Your instructions: The lines to extract run from the start of the records through the line with "Grillad rabarber med kardemumma och kanel", both ends included; drop the pictures.

*** Opening of Extracted material ***

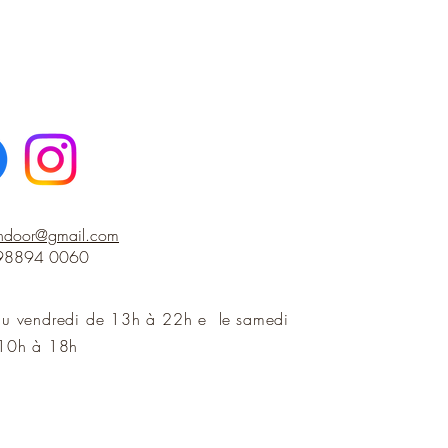
indoor@gmail.com
 98894 0060
au vendredi de 13h à 22h e le
samedi
10h à 18h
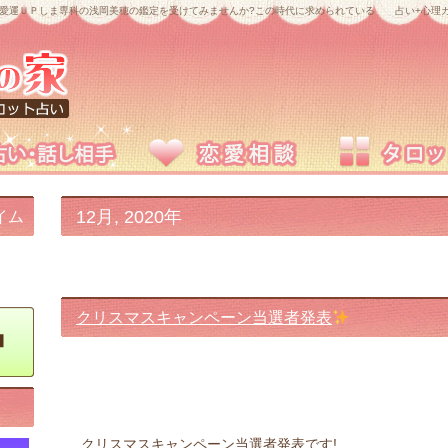
愛運ＵＰしま専科の浅岡美穂の鑑定を受けてみませんか?この時代に求められている 占い+心理カ
12月, 2020年
イム
クリスマスキャンペーン当選者発表
クリスマスキャンペーン当選者発表です!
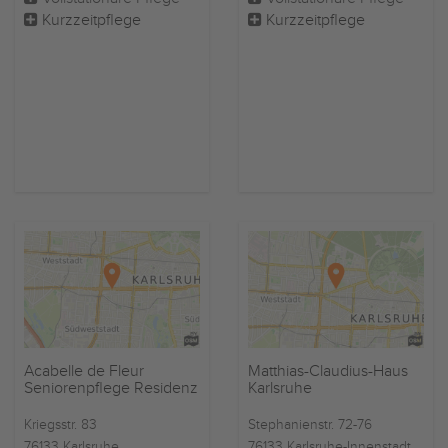
Kurzzeitpflege
Kurzzeitpflege
Acabelle de Fleur
Matthias-Claudius-Haus
Seniorenpflege Residenz
Karlsruhe
Kriegsstr. 83
Stephanienstr. 72-76
76133 Karlsruhe
76133 Karlsruhe-Innenstadt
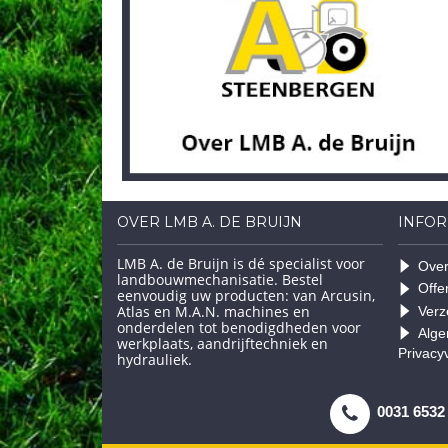
OVER LMB A. DE BRUIJN
INFOR
LMB A. de Bruijn is dé specialist voor
Over
landbouwmechanisatie. Bestel
Offe
eenvoudig uw producten: van Arcusin,
Atlas en M.A.N. machines en
Verz
onderdelen tot benodigdheden voor
Alge
werkplaats, aandrijftechniek en
Privacy
hydrauliek.
0031 6532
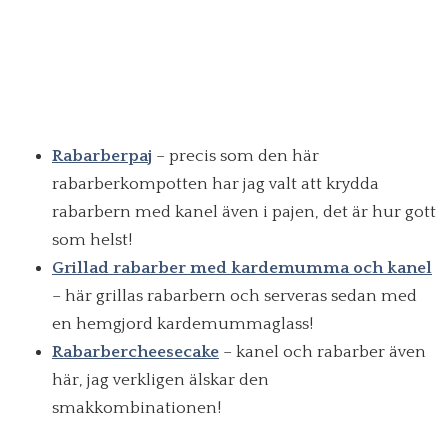
Rabarberpaj
– precis som den här
rabarberkompotten har jag valt att krydda
rabarbern med kanel även i pajen, det är hur gott
som helst!
Grillad rabarber med kardemumma och kanel
– här grillas rabarbern och serveras sedan med
en hemgjord kardemummaglass!
Rabarbercheesecake
– kanel och rabarber även
här, jag verkligen älskar den
smakkombinationen!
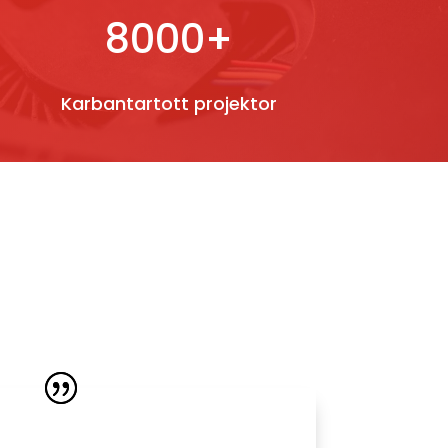
8000+
Karbantartott projektor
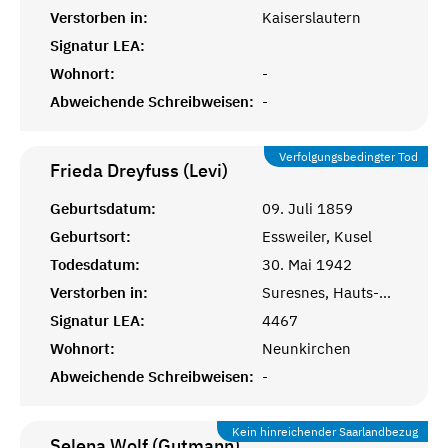
Verstorben in:
Kaiserslautern
Signatur LEA:
Wohnort:
-
Abweichende Schreibweisen:
-
Verfolgungsbedingter Tod
Frieda Dreyfuss (Levi)
Geburtsdatum:
09. Juli 1859
Geburtsort:
Essweiler, Kusel
Todesdatum:
30. Mai 1942
Verstorben in:
Suresnes, Hauts-de-Seine
Signatur LEA:
4467
Wohnort:
Neunkirchen
Abweichende Schreibweisen:
-
Kein hinreichender Saarlandbezug
Selena Wolf (Gutmann)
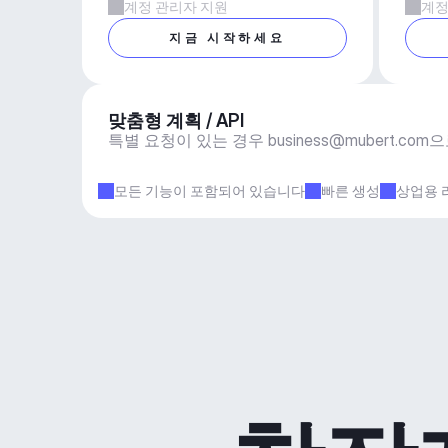
계정 관리자 지원
계정
지금 시작하세요
맞춤형 계획 / API
특별 요청이 있는 경우 
business@mubert.com
으
모든 기능이 포함되어 있습니다
빠른 생성
상업용 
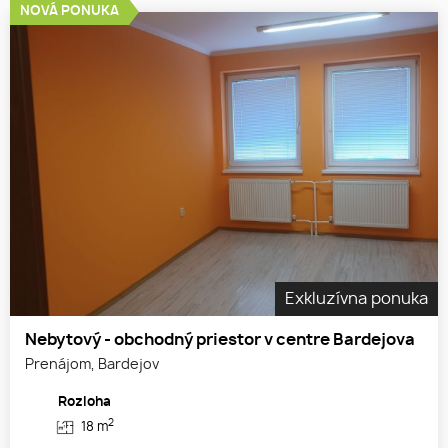
NOVÁ PONUKA
Exkluzívna ponuka
Nebytový - obchodný priestor v centre Bardejova
Prenájom, Bardejov
Rozloha
2
18 m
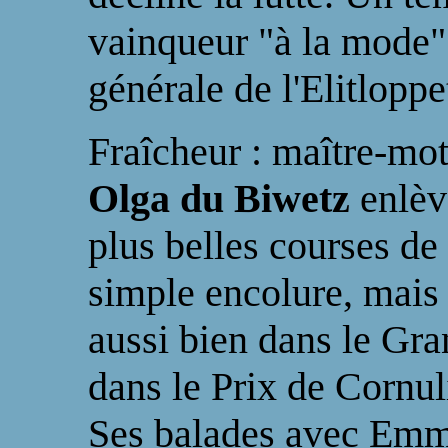
vainqueur "à la mode" 
générale de l'Elitloppe
Fraîcheur : maître-mo
Olga du Biwetz
enlèv
plus belles courses de 
simple encolure, mais 
aussi bien dans le Gra
dans le Prix de Cornul
Ses balades avec Emma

*** Close of Extracted material ***

Exercise answer:
indoor@gmail.com
 98894 0060
au vendredi de 13h à 22h e le
samedi
10h à 18h
愛運ＵＰしま専科の浅岡美穂の鑑定を受けてみませんか?この時代に求められている 占い+心理カ
12月, 2020年
イム
クリスマスキャンペーン当選者発表
クリスマスキャンペーン当選者発表です!
Kurzzeitpflege
Kurzzeitpflege
Acabelle de Fleur
Matthias-Claudius-Haus
Seniorenpflege Residenz
Karlsruhe
Kriegsstr. 83
Stephanienstr. 72-76
76133 Karlsruhe
76133 Karlsruhe-Innenstadt
OVER LMB A. DE BRUIJN
INFOR
LMB A. de Bruijn is dé specialist voor
Over
landbouwmechanisatie. Bestel
Offe
eenvoudig uw producten: van Arcusin,
Atlas en M.A.N. machines en
Verz
onderdelen tot benodigdheden voor
Alge
werkplaats, aandrijftechniek en
Privacy
hydrauliek.
0031 6532
Rabarberpaj
– precis som den här
rabarberkompotten har jag valt att krydda
rabarbern med kanel även i pajen, det är hur gott
som helst!
Grillad rabarber med kardemumma och kanel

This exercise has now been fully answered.